What to work on — Gather every line below that contains the string "part", treating uppercase and lowercase letters as distinct.

Task input —
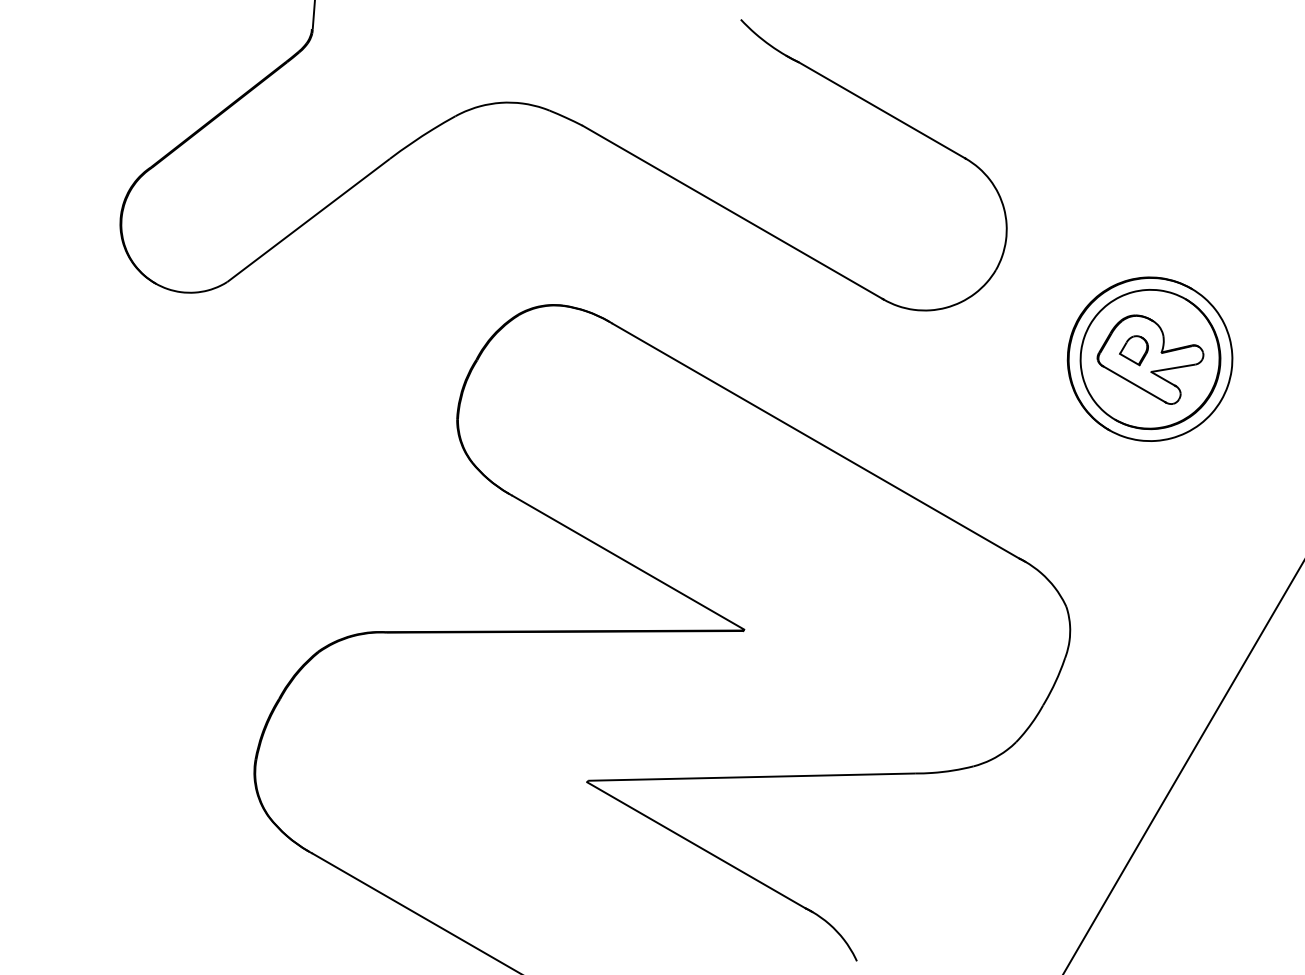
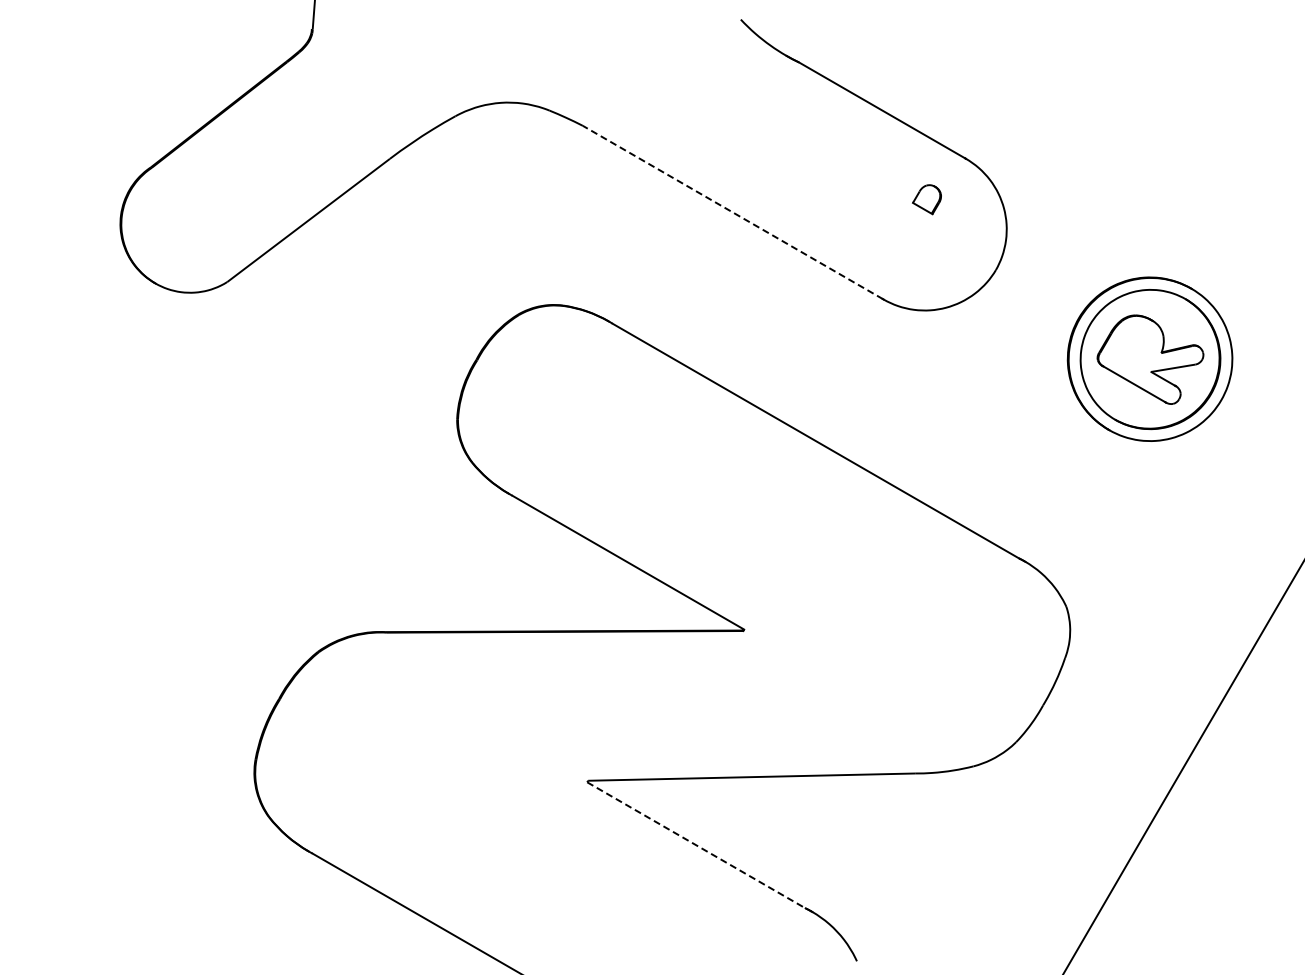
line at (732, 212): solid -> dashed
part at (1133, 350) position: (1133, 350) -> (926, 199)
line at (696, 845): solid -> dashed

==

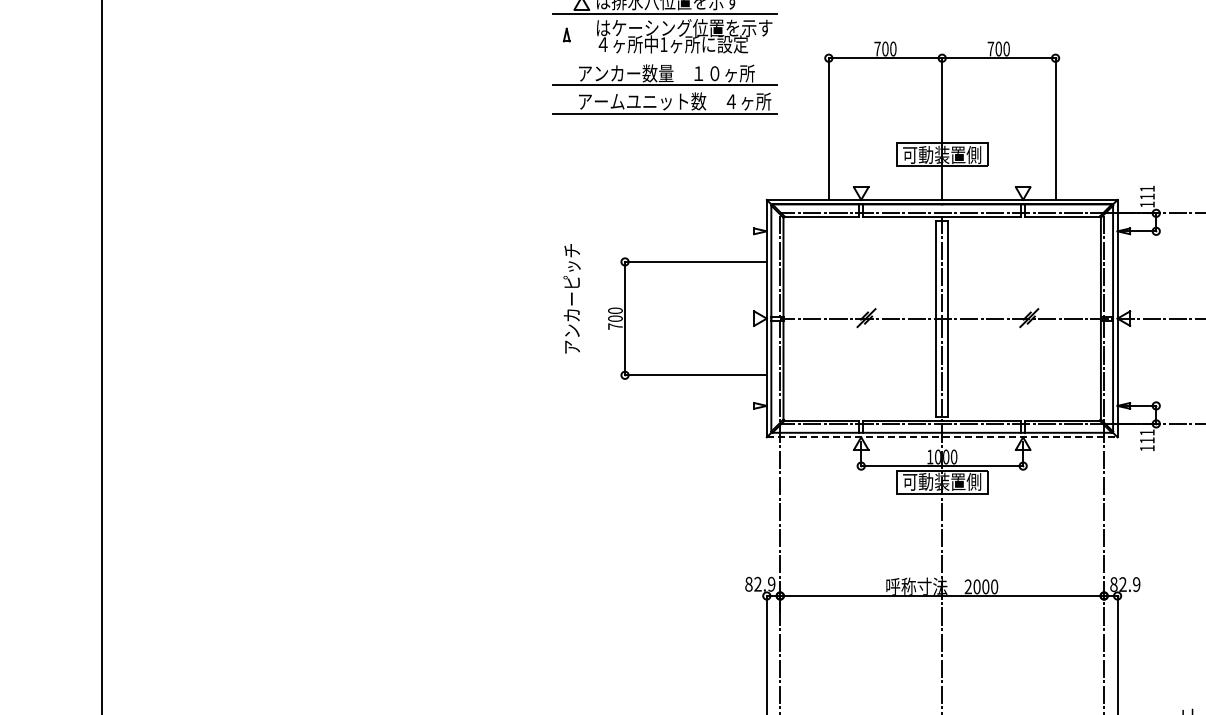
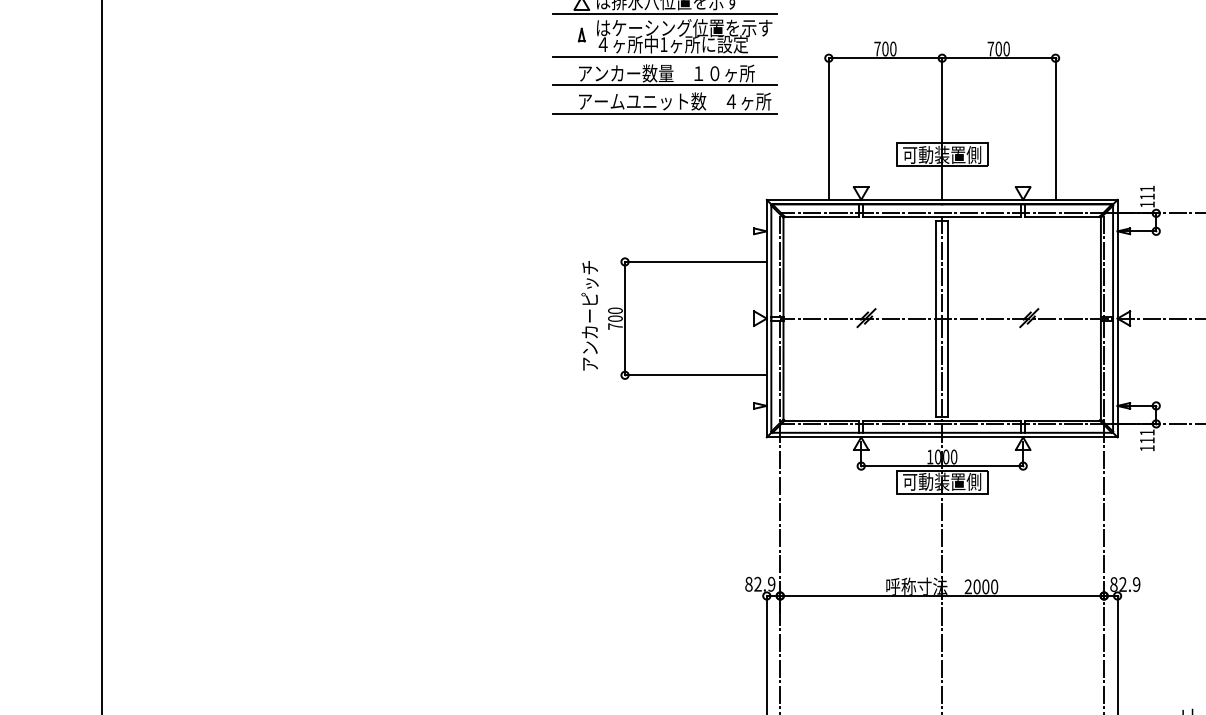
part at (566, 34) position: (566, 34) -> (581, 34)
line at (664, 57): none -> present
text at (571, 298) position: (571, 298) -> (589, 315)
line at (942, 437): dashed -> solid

Complete answer —
part at (1133, 350) position: (1133, 350) -> (926, 199)
part at (566, 34) position: (566, 34) -> (581, 34)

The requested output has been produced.